Naquele mesmo instante, a TV da cozinha dava a versão jornalística do crime. Uma perversidade, socos e mais socos, dois brutamontes contra um cara só, já no chão, indefeso. Pareciam duas feras sobre o homem que não reagia. O sangue de Vladimir ferveu.


O jovem volta pra cama e deita-se pensativo. Planeja, dá telefonemas, atende um monte, liga pra namorada, relaxa e dá mais um cochilo antes do almoço que costuma sair pelas 13:00h. Maria, a empregada, mora longe e precisa correr pra deixar tudo arrumado, não pode retardar.


Vladimir levanta-se uma hora depois, toma um banho, dá outro telefonema e vai pra mesa onde seus pais já estão comendo. Karlos, seu irmão mais novo, foi almoçar com a namorada. O papo rola em torno do crime, do racismo, da sociedade racista, do presidente racista, do mundo racista, da revolta popular. “O crime é produto dos excessos sociais”, diz Olga, sua mãe.


O jovem está inflamado. Termina o almoço, se levanta e desce até a garagem. Lá, em um armário, ele tem quase tudo que precisa - seu bastão de basebol que comprou em uma viagem aos EUA, gasolina e panos velhos. Faltam as garrafas que ele sobe pra pegar na área de serviço. Revisa tudo, põe na mochila e se prepara pra sair. Já são quase 16:00h e do condomínio até o supermercado tem que atravessar a cidade. Na porta dá de cara com Karlos que acabava de chegar.


─ Vambora? - perguntou Vladimir

─ Pra onde?


Karlos, o irmão de Vladimir, é um garoto de 17 anos, ainda franzinho, que aguarda o fim da pandemia para fazer o vestibular pra medicina. Seu sonho é ser cirurgião, trabalhar num grande hospital, ganhar dinheiro e casar com Ingrid.

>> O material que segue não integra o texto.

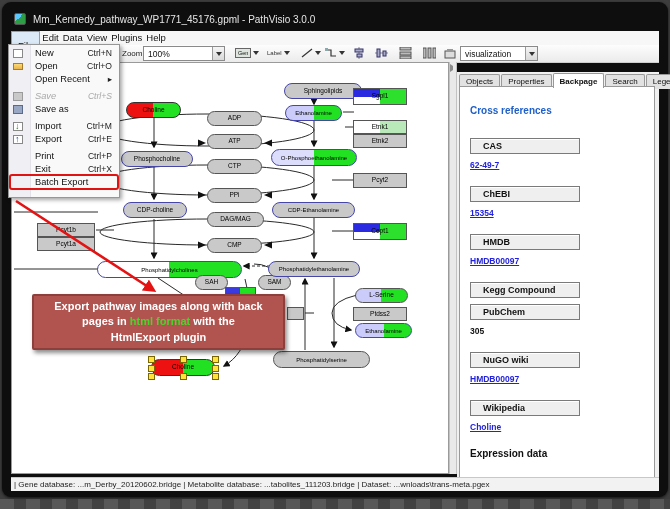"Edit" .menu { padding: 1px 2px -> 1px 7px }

─ Pra manifestação no supermercado. Não tá sabendo do carinha negro que os vigilantes racistas mataram no supermercado?

─ Sim, mas a polícia tá resolvendo. Preciso estudar.

─ Deixa de ser alienado, guri! Você não se importa com a injustiça? Quer viver num pais racista?

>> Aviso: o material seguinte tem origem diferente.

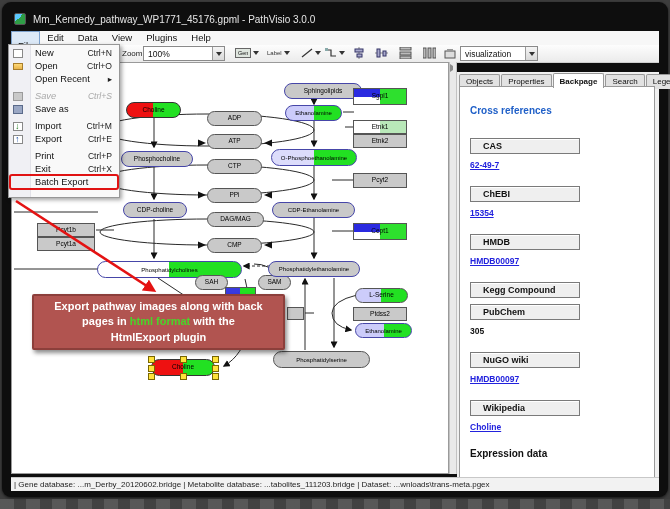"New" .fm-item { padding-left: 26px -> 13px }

─ Não, mas não tô afim. Vai dar policia, pancadaria...

─ Que nada! Vai tá cheio de imprensa por lá. Bora!

─ Ok. Vamos, mas de lá venho direto pra casa.


Quando os dois chegaram, a invasão já havia começado. Rapidamente Vladimir pôs a mochila no chão, pegou os dois coquetéis molotov que trazia, ateou fogo e os jogou para dentro do supermercado. Em seguida, agarrou o bastão, cobriu o rosto com um lenço e correu para o fundo da loja. Aparelhos de TV e computadores são bem mais caros, perder tempo com enlatados pra quê?


Enquanto quebrava telas e balcões, o supermercado incendiava. Em poucos minutos a fumaça lhe ardeu os olhos e ele resolveu se mandar. Alguns passos adiante no corredor, viu um jovem cambaleando, prestes a desmaiar sufocado pelos gases, era o “palito” um rapaz negro, seu conhecido. Não pensou duas vezes, com esforço conseguiu pôr o colega nos ombros e seguiu apressado em direção à saída.


Mesmo com o peso do “palito” nos ombros, ele sorria intimamente pensando em como tudo havia dado certo, quando um barulho do lado esquerdo chamou sua atenção. Vladimir olhou e através da fumaça enxergou seu irmão Karlos, de joelhos na adega, asfixiado, tossindo, sem conseguir se levantar. Lá de fora vinha a gritaria: BLACK LIVES MATTER! BLACK LIVES MATTER! BLACK LIVES MATTER!